The data set I am using was found on a website called Kaggle. It is titled, “Climate Change: Earth Surface Temperature Data” by Berkeley Earth. It has four main Global Land Temperature Excel files: by city, country, major city, and by state. The one I decided to use for my project is Global Land Temperatures By State. This had the most widespread data for both the United States and Canada where I want to focus my initial efforts.

The inital data set looks something like this and spans close to 650,000 rows of data. I am only looking at the US and Canada data, but it also includes data from places including Australia, Russia, Brazil, China, and India.

Formatting

I did not love the format of the original data, as I thought trying to read in data similar to this line by line would take forever for the program to compute. So instead, I created a grid of data with each location being a separate row and each year being a separate column.

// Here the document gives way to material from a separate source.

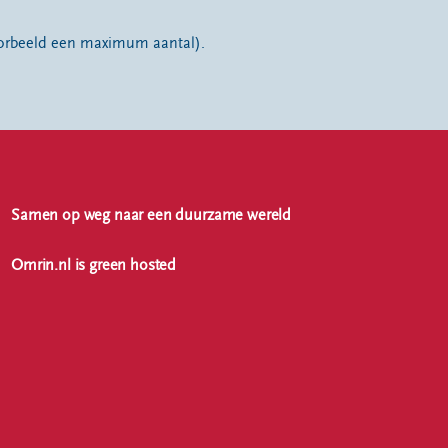
oorbeeld een maximum aantal).
Samen op weg naar een duurzame wereld
Omrin.nl is green hosted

Eventually, I want my project to focus on four different sets of data. I will have an option to view the map showing the average temperature, and a set focused on showing change over time for a particular region. Then, for each of those options, I will have a spring temperature option using July data and a winter temperature option using January data.

So overall there were four data sets to create:

  1. Average Summer Temp
  2. Summer Change Over Time
  3. Average Winter Temp
  4. Winter Change Over Time

To create both of these spreadsheets, I had to use some magic to fix up the data. I knew the end goal was using a VLookup to pull the data, but I had to be able to find something that could be searched. To do this, I had to concatenate the year the data was from, the state, and if the data was from January (Winter) or July (Summer). This new string allowed me to pull the data all into one new sheet of data.

Creating this string was easier said than done. With the data I used, Excel wouldn’t recognize any of the dates before 1900 in a date format, meaning I couldn’t easily pull the year off. Instead I just pulled the first four digits off of the date from years before 1900. After the hodgepodge of formulas, I finally had the correct data to apply the VLookups on the main data sheets to create.

Replacing Unfound Data

After I finished all the VLookups and got all of the data in the correct orientation, I saved each sheet as a CSV file. I wanted to be able to replace the “N/A” that the VLookups created if data couldn’t be found. I installed a program called “Modern CSV” to be able to do the replace. I don’t love the way Excel works with CSVs, so I was thankful to find a different program. The program allowed me to do a find and replace for the whole cell which was helpful because when searching for 0 to replace, all of the years also wanted to be replaced. After all the replacements, the CSV looked like this:

Converting to JSON

The last step that I did this week was making each CSV into a JSON file for easier reading on the program. However, there are over 150 years of data, so reading in the entire file might make for way too long of a load time. Instead, I want to try to be able to only read in a few years of data at a time and continue to load while also showing the start of the animation. Because of that, I am thinking I orientated my JSON files wrong. Currently, the file is based on location, but I think I may try to flip it so the file is based on year.


The next step is to try to read in some data and create at least a starting screen of color, but eventually somewhat of an animation. I am planning to take a deep dive into Jared’s code to see if I can understand how his works. If time allows I also want to start creating my options screen and read in data from the user.